Print the lines from the line with "At which category" up to and including the line with "Reading left to", and leave the pictures out of your answer.
(DATA RECORDS)
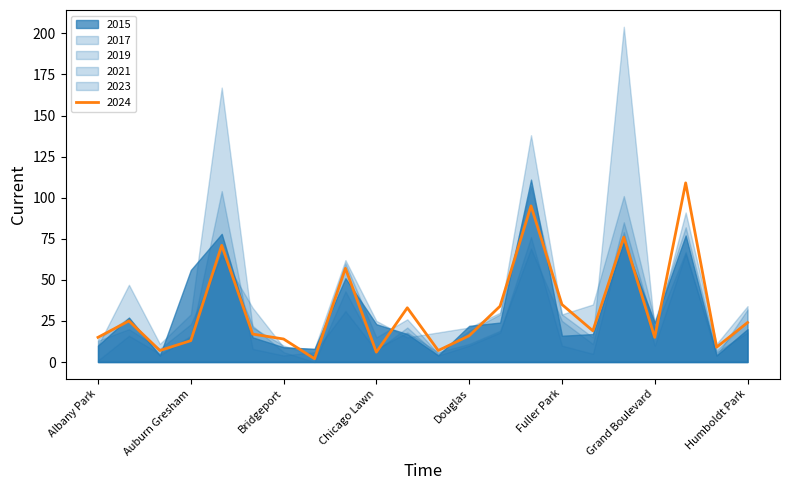

At Humboldt Park, list the series in order from smallest to largest.

2021, 2015, 2024, 2017, 2023, 2019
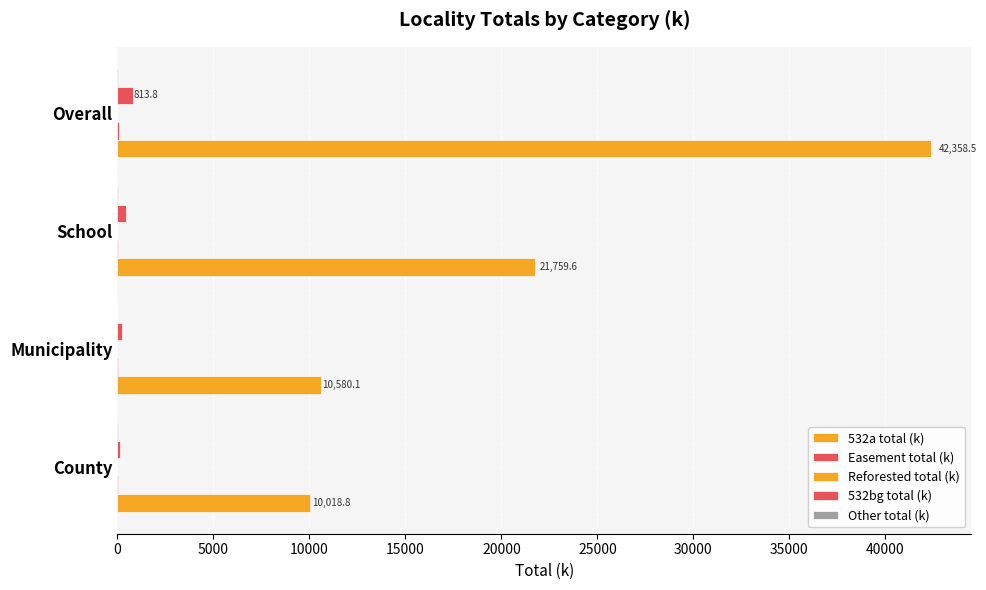

Count the number of categories in the chart.

4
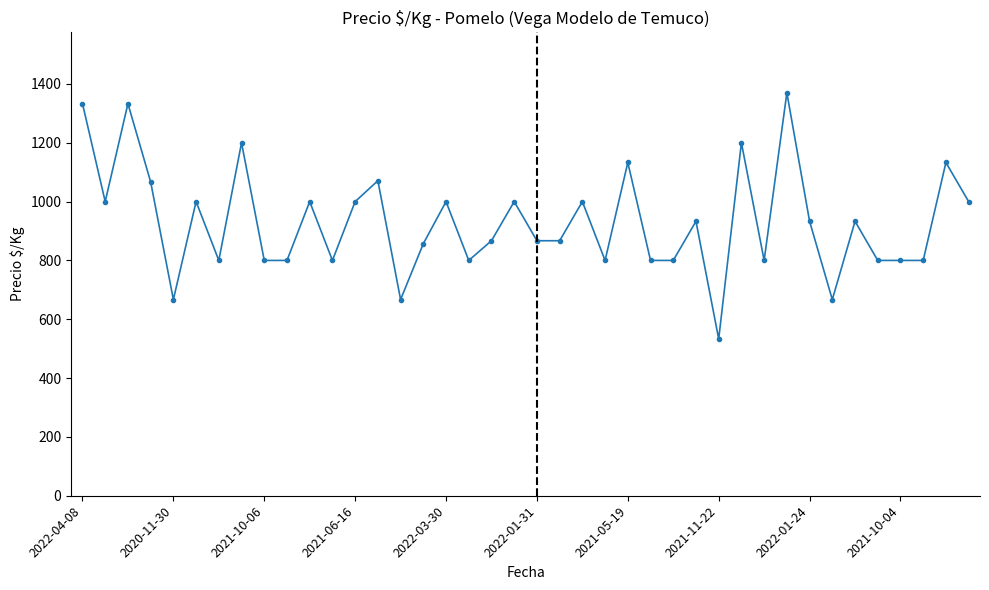

What is the minimum value shown in the chart?

533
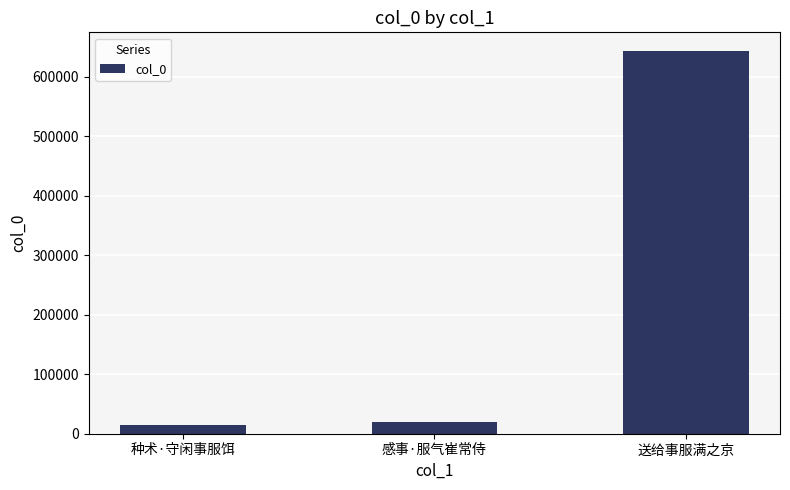

Which category has the highest value across all series?

送给事服满之京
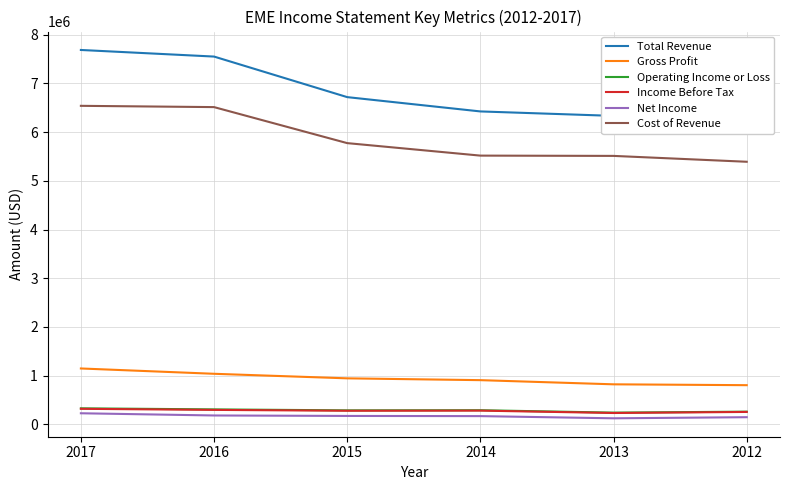

True or false: Total Revenue and Cost of Revenue intersect in this chart.

False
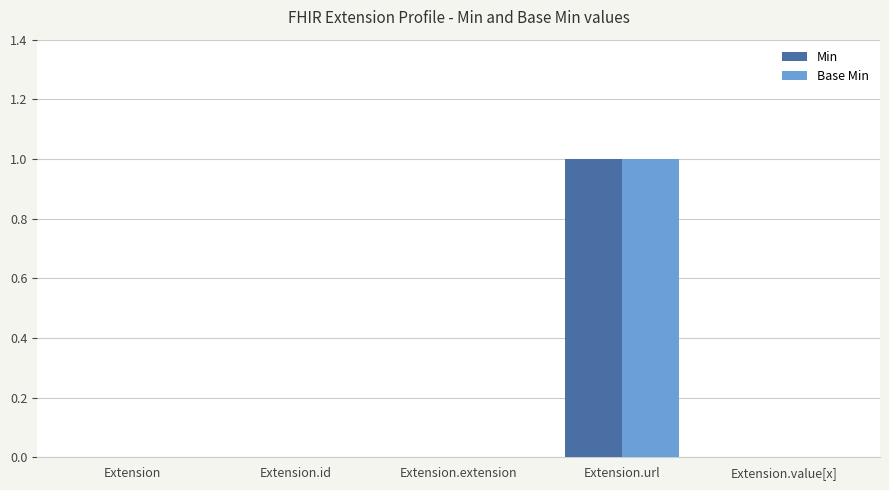

At which category is the sum across all series the highest?

Extension.url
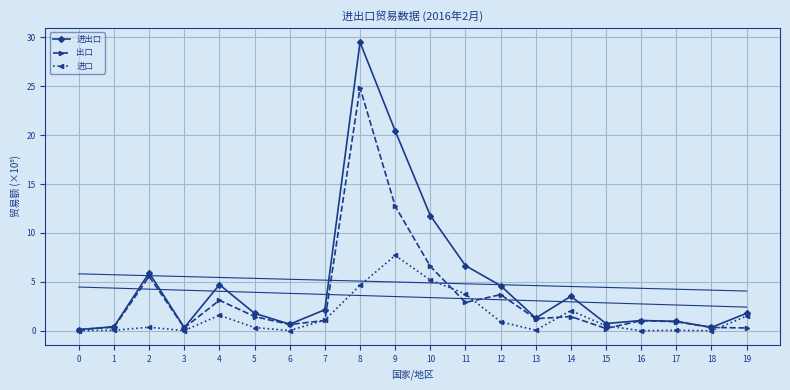

Which category has the highest value in the 进口 series?

9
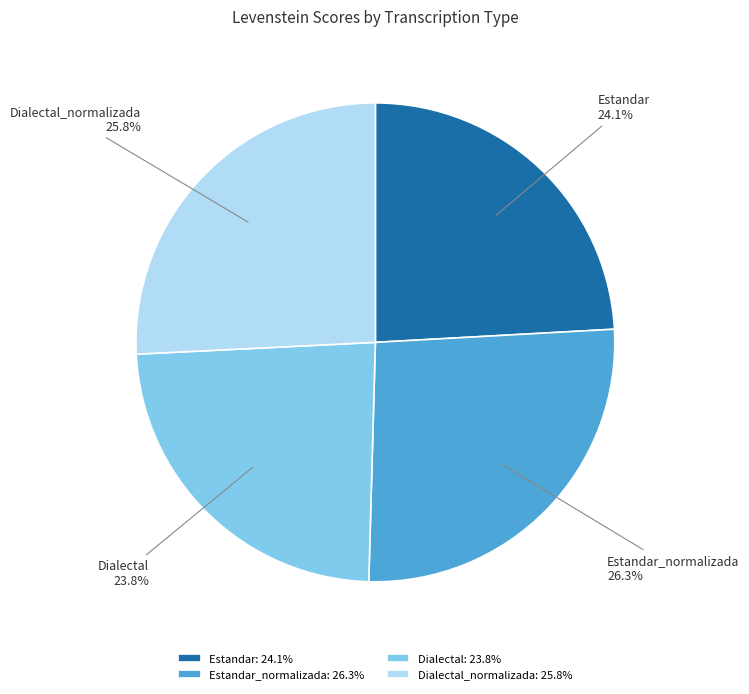

What is the ratio of the value at Estandar_normalizada to the value at Dialectal_normalizada?

1.0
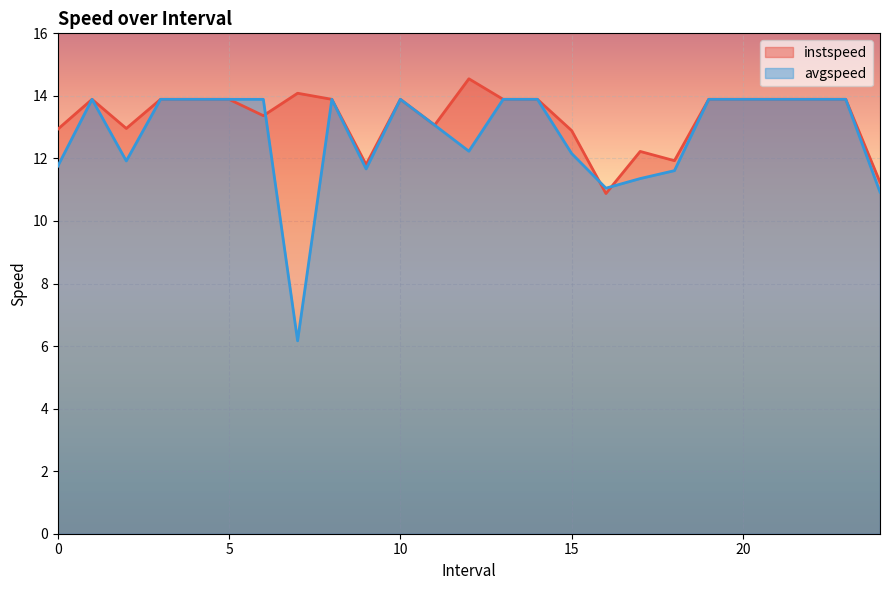

List the series in order of their peak value, highest first.

instspeed, avgspeed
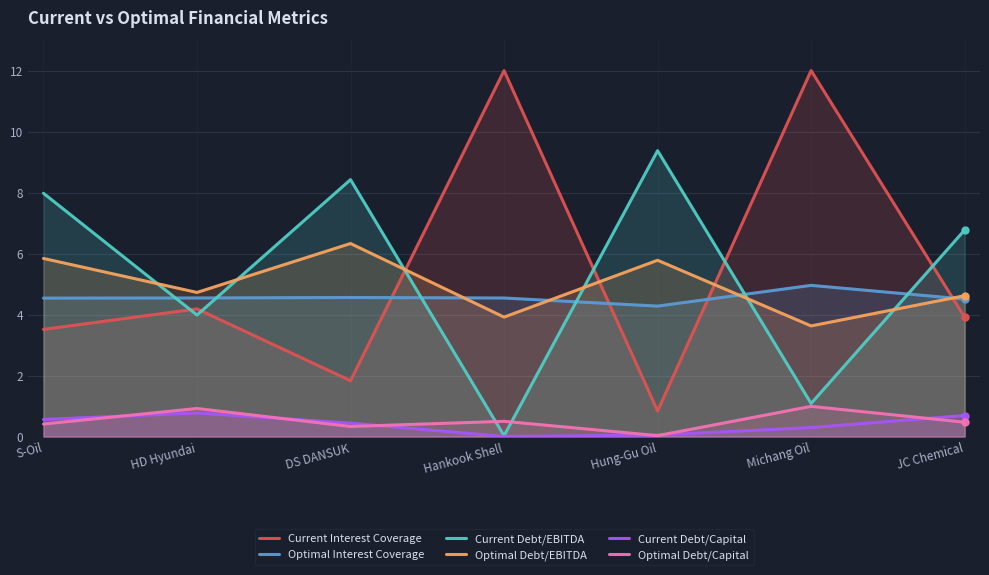

Reading left to right, what are all the values shown in this chart?

Current Interest Coverage: S-Oil=3.5	HD Hyundai=4.2	DS DANSUK=1.8	Hankook Shell=12.0	Hung-Gu Oil=0.8	Michang Oil=12.0	JC Chemical=3.9
Optimal Interest Coverage: S-Oil=4.5	HD Hyundai=4.5	DS DANSUK=4.6	Hankook Shell=4.5	Hung-Gu Oil=4.3	Michang Oil=5.0	JC Chemical=4.5
Current Debt/EBITDA: S-Oil=8.0	HD Hyundai=4.0	DS DANSUK=8.4	Hankook Shell=0.0	Hung-Gu Oil=9.4	Michang Oil=1.1	JC Chemical=6.8
Optimal Debt/EBITDA: S-Oil=5.8	HD Hyundai=4.7	DS DANSUK=6.3	Hankook Shell=3.9	Hung-Gu Oil=5.8	Michang Oil=3.6	JC Chemical=4.6
Current Debt/Capital: S-Oil=0.6	HD Hyundai=0.8	DS DANSUK=0.4	Hankook Shell=0.0	Hung-Gu Oil=0.0	Michang Oil=0.3	JC Chemical=0.7
Optimal Debt/Capital: S-Oil=0.4	HD Hyundai=0.9	DS DANSUK=0.3	Hankook Shell=0.5	Hung-Gu Oil=0.0	Michang Oil=1.0	JC Chemical=0.5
(End DATA RECORDS)
▶ _TASK SOLUTION_
At which category is the sum across all series the highest?

Extension.url

Which category has the highest value in the 进口 series?

9

What is the ratio of the value at Estandar_normalizada to the value at Dialectal_normalizada?

1.0

List the series in order of their peak value, highest first.

instspeed, avgspeed

Reading left to right, what are all the values shown in this chart?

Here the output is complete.